**THINGS TO DO:**
1 - In the passage on HUD's fair housing rules, what did the 2015 requirement that Trump's HUD rescinded ask communities to do?
2 - Reproduce the passage on HUD's fair housing rules word for word, starting with "This issue was" and going on through "of negative consequences.".

This morning’s Washington Post reports that the Biden-Harris Department of Housing and Urban Development will move today to reinstate Obama-era rules on affirmatively furthering fair housing. In a separate op-ed, HUD Secretary Marcia Fudge argues that the move is “necessary to realize the full promise of the 1968 Fair Housing Act.” Critics on the left are already charging that Biden and Fudge are not going far enough to overturn President Trump’s deregulatory actions. Conservatives will likely conclude that they have gone too far, reinstating a discredited regulatory regime that imposed unnecessary burdens on localities while undermining (and racializing) the goals of land-use planning.

This issue was a flashpoint in the last election, when President Trump warned that Joe Biden, if elected, would destroy the suburbs. Media sources charged Trump with playing on racial fears. In fact, Trump’s argument was that Democratic fair housing policies would increase crime by pushing high-density low-income housing in areas where such uses have been prohibited. The latter concern is not irrational, nor it is it irrational to fear that HUD’s new rule could have a host of negative consequences.

Interestingly, the new proposed rule apparently omits a key Obama mandate that Trump had rescinded. Trump’s HUD had rescinded a 2015 requirement that communities undertake a detailed analysis of barriers to integration and submit plans to dismantle them to HUD. Even the Biden administration is not defending that rule, which Secretary Carson had been heavily criticized for relaxing. The Washington Post explains:

Biden administration HUD officials said the creation and review of these assessments of fair housing “proved to be unnecessarily burdensome” for communities as well as the agency, echoing some of the complaints voiced by former HUD secretary Ben Carson.

**DATA SHOWN:**
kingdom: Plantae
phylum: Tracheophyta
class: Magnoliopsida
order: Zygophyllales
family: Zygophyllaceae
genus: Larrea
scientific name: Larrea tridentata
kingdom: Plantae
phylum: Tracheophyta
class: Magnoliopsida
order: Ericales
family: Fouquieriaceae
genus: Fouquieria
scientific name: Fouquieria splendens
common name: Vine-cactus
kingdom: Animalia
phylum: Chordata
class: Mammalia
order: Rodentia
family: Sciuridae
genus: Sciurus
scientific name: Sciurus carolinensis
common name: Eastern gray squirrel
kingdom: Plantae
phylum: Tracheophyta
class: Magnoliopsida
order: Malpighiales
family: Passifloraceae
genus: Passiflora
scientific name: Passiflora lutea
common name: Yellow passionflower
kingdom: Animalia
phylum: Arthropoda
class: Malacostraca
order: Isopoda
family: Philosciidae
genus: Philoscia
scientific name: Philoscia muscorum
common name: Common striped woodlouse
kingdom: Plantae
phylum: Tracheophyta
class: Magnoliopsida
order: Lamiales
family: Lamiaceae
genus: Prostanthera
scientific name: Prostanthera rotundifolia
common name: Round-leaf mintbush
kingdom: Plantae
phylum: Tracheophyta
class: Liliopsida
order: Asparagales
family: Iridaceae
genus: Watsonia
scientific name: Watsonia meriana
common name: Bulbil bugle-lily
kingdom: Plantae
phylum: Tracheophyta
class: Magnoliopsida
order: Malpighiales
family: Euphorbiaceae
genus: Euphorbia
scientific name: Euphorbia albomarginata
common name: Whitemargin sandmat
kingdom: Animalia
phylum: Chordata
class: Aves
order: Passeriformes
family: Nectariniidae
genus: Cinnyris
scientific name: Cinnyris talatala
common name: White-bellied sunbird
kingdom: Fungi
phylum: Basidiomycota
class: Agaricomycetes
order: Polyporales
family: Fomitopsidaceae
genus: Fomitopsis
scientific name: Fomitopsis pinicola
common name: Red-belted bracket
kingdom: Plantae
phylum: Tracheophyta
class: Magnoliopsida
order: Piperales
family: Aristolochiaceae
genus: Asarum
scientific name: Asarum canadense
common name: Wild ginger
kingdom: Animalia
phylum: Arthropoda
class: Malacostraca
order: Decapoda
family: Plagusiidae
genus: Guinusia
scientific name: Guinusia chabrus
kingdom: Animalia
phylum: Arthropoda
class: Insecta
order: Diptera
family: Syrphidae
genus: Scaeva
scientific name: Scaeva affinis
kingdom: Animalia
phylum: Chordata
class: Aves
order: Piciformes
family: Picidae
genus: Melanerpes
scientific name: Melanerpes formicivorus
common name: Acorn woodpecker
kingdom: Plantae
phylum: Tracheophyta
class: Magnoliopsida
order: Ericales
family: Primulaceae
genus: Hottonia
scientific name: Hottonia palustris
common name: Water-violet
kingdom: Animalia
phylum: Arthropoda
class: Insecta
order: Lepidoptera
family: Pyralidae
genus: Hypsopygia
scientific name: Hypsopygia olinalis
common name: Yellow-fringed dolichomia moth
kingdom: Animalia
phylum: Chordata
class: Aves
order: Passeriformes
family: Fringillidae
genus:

**THE RESPONSES:**
1 - Communities had to undertake a detailed analysis of barriers to integration and submit plans to HUD to dismantle them.

2 -
This issue was a flashpoint in the last election, when President Trump warned that Joe Biden, if elected, would destroy the suburbs. Media sources charged Trump with playing on racial fears. In fact, Trump’s argument was that Democratic fair housing policies would increase crime by pushing high-density low-income housing in areas where such uses have been prohibited. The latter concern is not irrational, nor it is it irrational to fear that HUD’s new rule could have a host of negative consequences.